(Records from a data source)
▼

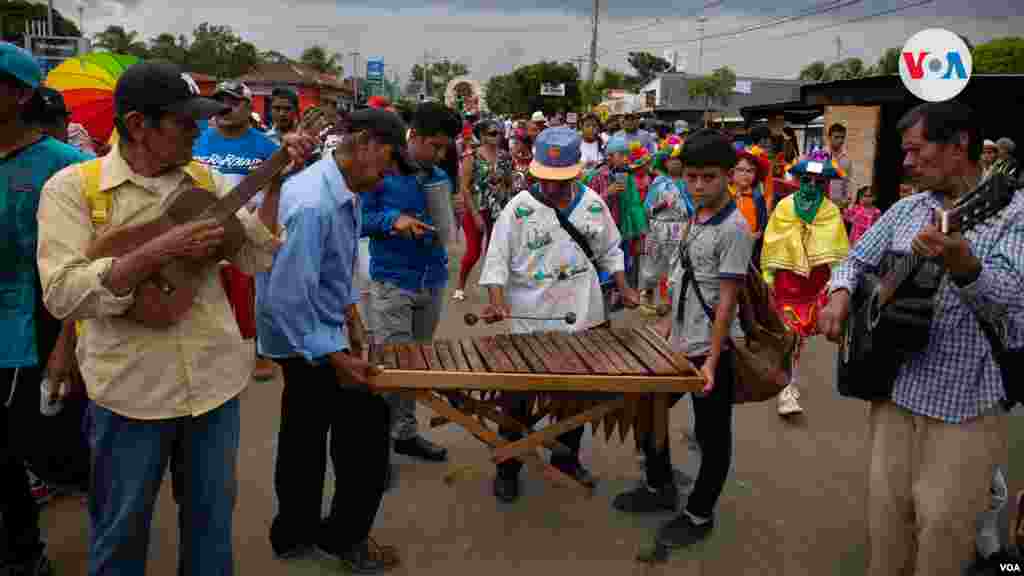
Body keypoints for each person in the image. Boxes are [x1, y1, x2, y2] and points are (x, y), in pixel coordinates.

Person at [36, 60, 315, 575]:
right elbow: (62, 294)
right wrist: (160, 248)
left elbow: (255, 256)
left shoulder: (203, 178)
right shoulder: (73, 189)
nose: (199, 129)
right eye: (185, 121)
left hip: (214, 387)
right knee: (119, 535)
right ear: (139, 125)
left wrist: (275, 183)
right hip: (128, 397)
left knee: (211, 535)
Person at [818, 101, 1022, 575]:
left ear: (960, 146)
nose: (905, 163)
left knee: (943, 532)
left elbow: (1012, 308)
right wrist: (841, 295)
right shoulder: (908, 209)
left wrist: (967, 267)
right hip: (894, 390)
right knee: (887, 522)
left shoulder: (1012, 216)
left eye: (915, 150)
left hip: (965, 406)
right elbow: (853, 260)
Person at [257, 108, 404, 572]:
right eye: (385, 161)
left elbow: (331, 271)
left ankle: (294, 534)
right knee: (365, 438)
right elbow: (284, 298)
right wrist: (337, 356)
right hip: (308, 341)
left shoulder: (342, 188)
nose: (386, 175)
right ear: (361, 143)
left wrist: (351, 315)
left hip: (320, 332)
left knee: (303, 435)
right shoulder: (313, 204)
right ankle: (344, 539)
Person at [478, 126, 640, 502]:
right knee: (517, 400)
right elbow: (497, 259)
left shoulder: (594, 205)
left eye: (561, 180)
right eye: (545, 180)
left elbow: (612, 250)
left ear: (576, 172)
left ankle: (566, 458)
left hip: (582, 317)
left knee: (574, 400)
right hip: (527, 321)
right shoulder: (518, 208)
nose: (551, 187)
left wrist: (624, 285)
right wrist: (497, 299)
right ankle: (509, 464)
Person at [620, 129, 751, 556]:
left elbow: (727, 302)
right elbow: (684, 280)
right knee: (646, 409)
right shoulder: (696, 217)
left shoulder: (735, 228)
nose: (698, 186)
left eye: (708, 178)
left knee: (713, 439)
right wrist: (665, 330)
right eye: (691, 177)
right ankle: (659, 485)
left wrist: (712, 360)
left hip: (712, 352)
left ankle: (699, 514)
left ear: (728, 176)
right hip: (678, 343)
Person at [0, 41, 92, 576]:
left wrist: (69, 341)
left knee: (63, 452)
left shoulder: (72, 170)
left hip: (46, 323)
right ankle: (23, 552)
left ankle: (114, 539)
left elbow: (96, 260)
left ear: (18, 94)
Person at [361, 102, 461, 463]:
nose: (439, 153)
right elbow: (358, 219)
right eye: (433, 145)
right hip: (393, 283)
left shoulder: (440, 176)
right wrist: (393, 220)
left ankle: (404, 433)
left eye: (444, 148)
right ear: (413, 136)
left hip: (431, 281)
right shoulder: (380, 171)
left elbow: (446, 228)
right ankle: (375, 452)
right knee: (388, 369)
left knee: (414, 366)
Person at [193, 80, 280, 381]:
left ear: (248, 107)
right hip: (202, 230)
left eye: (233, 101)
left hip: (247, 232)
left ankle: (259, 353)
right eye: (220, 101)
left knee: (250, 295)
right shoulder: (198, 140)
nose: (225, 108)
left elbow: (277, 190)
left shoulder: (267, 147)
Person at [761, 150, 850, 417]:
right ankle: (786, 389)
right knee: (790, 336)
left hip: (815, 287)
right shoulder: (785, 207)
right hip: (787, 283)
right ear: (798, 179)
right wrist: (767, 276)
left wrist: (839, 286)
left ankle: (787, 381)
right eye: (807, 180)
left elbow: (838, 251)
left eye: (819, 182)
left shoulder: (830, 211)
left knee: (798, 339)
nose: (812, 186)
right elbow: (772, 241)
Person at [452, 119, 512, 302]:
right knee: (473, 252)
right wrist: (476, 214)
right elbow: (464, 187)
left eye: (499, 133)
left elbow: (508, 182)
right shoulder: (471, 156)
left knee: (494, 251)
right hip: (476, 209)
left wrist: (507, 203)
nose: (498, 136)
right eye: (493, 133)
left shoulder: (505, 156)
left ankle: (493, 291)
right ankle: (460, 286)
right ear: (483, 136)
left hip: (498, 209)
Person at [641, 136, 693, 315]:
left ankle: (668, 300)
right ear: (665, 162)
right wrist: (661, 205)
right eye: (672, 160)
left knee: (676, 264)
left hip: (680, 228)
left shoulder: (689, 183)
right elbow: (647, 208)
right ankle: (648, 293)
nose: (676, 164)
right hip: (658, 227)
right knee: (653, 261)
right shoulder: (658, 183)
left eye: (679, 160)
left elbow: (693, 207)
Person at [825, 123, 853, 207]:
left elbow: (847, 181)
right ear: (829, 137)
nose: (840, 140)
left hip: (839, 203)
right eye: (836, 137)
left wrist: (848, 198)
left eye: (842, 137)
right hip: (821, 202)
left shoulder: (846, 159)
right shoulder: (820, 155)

▲
▼

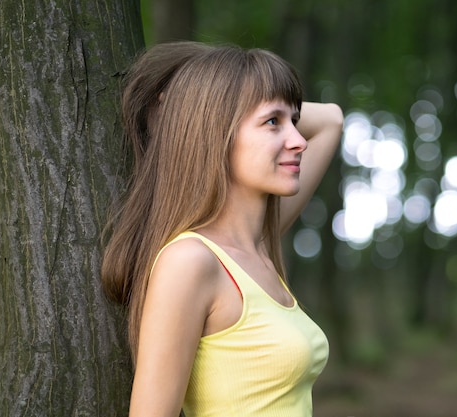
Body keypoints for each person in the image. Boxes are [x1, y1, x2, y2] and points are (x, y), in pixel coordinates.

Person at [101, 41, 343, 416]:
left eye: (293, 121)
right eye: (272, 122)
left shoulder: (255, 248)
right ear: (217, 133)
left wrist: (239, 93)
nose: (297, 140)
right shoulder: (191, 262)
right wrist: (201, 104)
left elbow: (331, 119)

▲
▼

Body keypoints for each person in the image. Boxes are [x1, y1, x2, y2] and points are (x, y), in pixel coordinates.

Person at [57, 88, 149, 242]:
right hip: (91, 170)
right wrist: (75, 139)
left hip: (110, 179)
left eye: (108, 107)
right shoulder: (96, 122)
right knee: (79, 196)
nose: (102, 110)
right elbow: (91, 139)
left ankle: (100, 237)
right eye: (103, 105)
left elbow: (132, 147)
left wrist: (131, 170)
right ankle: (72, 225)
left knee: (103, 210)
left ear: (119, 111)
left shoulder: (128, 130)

▲

-- What needs to be done --
Above are the records; copy exactly the lines from the line with "right ankle: (509, 464)" through the line with "right hip: (678, 343)", both included.

-- Written response --
right ankle: (509, 464)
Person at [620, 129, 751, 556]:
left elbow: (727, 302)
right elbow: (684, 280)
right knee: (646, 409)
right shoulder: (696, 217)
left shoulder: (735, 228)
nose: (698, 186)
left eye: (708, 178)
left knee: (713, 439)
right wrist: (665, 330)
right eye: (691, 177)
right ankle: (659, 485)
left wrist: (712, 360)
left hip: (712, 352)
left ankle: (699, 514)
left ear: (728, 176)
right hip: (678, 343)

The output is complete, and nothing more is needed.